Lieve Anne, gefeliciteerd! Luisteren naar je hart en wat knap dat je deze beslissing genomen hebt. Ik ben nog niet zover hang nog aan de dakgoot maar er gaat geen dag voorbij dat ik me niet afvraag hoelang hou ik dit vol, ik heb soms hoofdpijn , voel me misselijk, ben moe en soms kribbig,mijn lichaam praat wel maar mijn verstand is nog niet zo ver, eerst hello dan goodbye zegt mijn ego. Het maakt iets los in mijn: eerst goodbye dan hello. Dank weer voor je prachtige blog.
Sonja, van harte bedankt voor jouw reactie. Wat maakt het me gelukkig om te lezen dat het iets in je losmaakt. Ik heb deze moedige stap te danken aan de workshops begeleid door Jakob van Wielink (Klooster Huissen): Je moet eerst afscheid nemen van het verleden voordat je open staat voor de toekomst. Dit inzicht heeft me de kracht gegeven om deze moedige stap te kunnen zetten. Hello voor een (innerlijk) goodbye gaat niet werken.

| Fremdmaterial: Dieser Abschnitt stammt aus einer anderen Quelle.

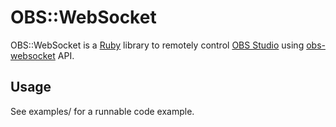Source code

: # OBS::WebSocket

OBS::WebSocket is a [Ruby](https://www.ruby-lang.org) library to remotely control [OBS Studio](https://obsproject.com/) using [obs-websocket](https://github.com/Palakis/obs-websocket) API.

## Usage

See examples/ for a runnable code example.
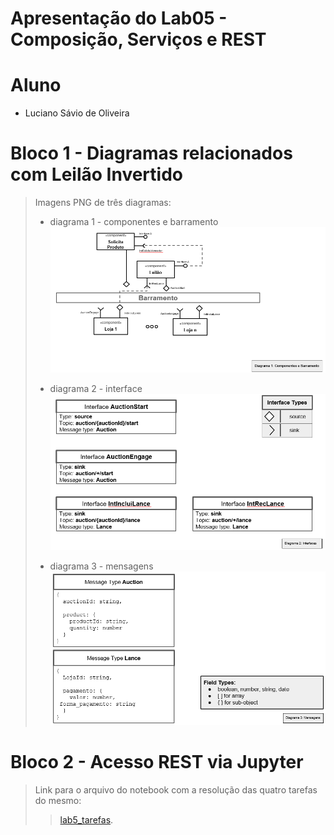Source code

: # Apresentação do Lab05 - Composição, Serviços e REST

# Aluno
* Luciano Sávio de Oliveira

# Bloco 1 - Diagramas relacionados com Leilão Invertido

> Imagens PNG de três diagramas:
> * diagrama 1 - componentes e barramento
> ![Bloco 1 - Componentes e Barramento](images/Bloco1_Componentes_e_Barramento.png)
> 
> * diagrama 2 - interface
>![Bloco 1 - Interfaces](images/Bloco1_Interfaces.png)
>
> * diagrama 3 - mensagens
![Bloco 1 - Mensagens](images/Bloco1_Mensagens.png)


# Bloco 2 - Acesso REST via Jupyter

> Link para o arquivo do notebook com a resolução das quatro tarefas do mesmo:
> > [lab5_tarefas](notebook/lab5_tarefas.ipynb).
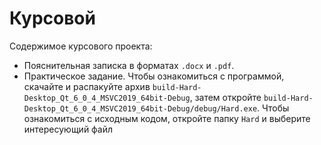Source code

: # Курсовой 

Содержимое курсового проекта:
+ Пояснительная записка в форматах `.docx` и `.pdf`.
+ Практическое задание. Чтобы ознакомиться с программой, скачайте и распакуйте архив `build-Hard-Desktop_Qt_6_0_4_MSVC2019_64bit-Debug`, затем откройте `build-Hard-Desktop_Qt_6_0_4_MSVC2019_64bit-Debug/debug/Hard.exe`. Чтобы ознакомиться с исходным кодом, откройте папку `Hard` и выберите интересующий файл

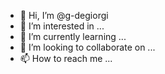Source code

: - 👋 Hi, I’m @g-degiorgi
- 👀 I’m interested in ...
- 🌱 I’m currently learning ...
- 💞️ I’m looking to collaborate on ...
- 📫 How to reach me ...

<!---
g-degiorgi/g-degiorgi is a ✨ special ✨ repository because its `README.md` (this file) appears on your GitHub profile.
You can click the Preview link to take a look at your changes.
--->

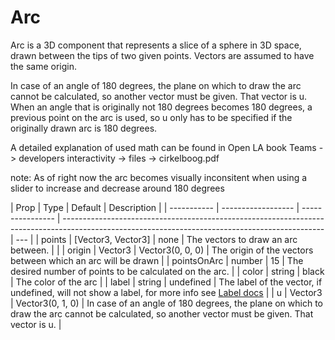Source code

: # Arc

Arc is a 3D component that represents a slice of a sphere in 3D space, drawn between the tips of two given points. Vectors are assumed to have the same origin.

In case of an angle of 180 degrees, the plane on which to draw the arc cannot be calculated, so another vector must be given. That vector is u. When an angle that is originally not 180 degrees becomes 180 degrees, a previous point on the arc is used, so u only has to be specified if the originally drawn arc is 180 degrees.

A detailed explanation of used math can be found in Open LA book Teams -> developers interactivity -> files -> cirkelboog.pdf

note: As of right now the arc becomes visually inconsitent when using a slider to increase and decrease around 180 degrees

| Prop        | Type               | Default          | Description                                                                                                                                     |
| ----------- | ------------------ | ---------------- | ----------------------------------------------------------------------------------------------------------------------------------------------- | --- |
| points      | [Vector3, Vector3] | none             | The vectors to draw an arc between.                                                                                                             |     |
| origin      | Vector3            | Vector3(0, 0, 0) | The origin of the vectors between which an arc will be drawn                                                                                    |
| pointsOnArc | number             | 15               | The desired number of points to be calculated on the arc.                                                                                       |
| color       | string             | black            | The color of the arc                                                                                                                            |
| label       | string             | undefined        | The label of the vector, if undefined, will not show a label, for more info see [Label docs](/3d-components/label)                              |
| u           | Vector3            | Vector3(0, 1, 0) | In case of an angle of 180 degrees, the plane on which to draw the arc cannot be calculated, so another vector must be given. That vector is u. |
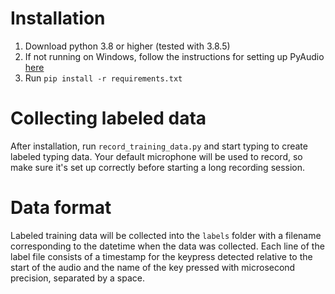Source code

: # Installation
1. Download python 3.8 or higher (tested with 3.8.5)
2. If not running on Windows, follow the instructions for setting up PyAudio [here](https://pypi.org/project/PyAudio/)
2. Run `pip install -r requirements.txt`

# Collecting labeled data
After installation, run `record_training_data.py` and start typing to create labeled typing data.
Your default microphone will be used to record, so make sure it's set up correctly before starting a long recording session.

# Data format
Labeled training data will be collected into the `labels` folder with a filename corresponding to the datetime when the data was collected.
Each line of the label file consists of a timestamp for the keypress detected relative to the start of the audio and the name of the key pressed with microsecond precision, separated by a space.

Sonja, was macht es mich froh, zu lesen, dass mein Artikel einen neuen Gedanken in dir anstößt. Diesen mutigen Schritt verdanke ich den Workshops von Jakob van Wielink im Kloster Huissen (NL). Wirklich Abschied nehmen ist Voraussetzung dafür, dass etwas Neues Einzug halten kann. Hello vor (innerem) Goodbye funktioniert leider nicht.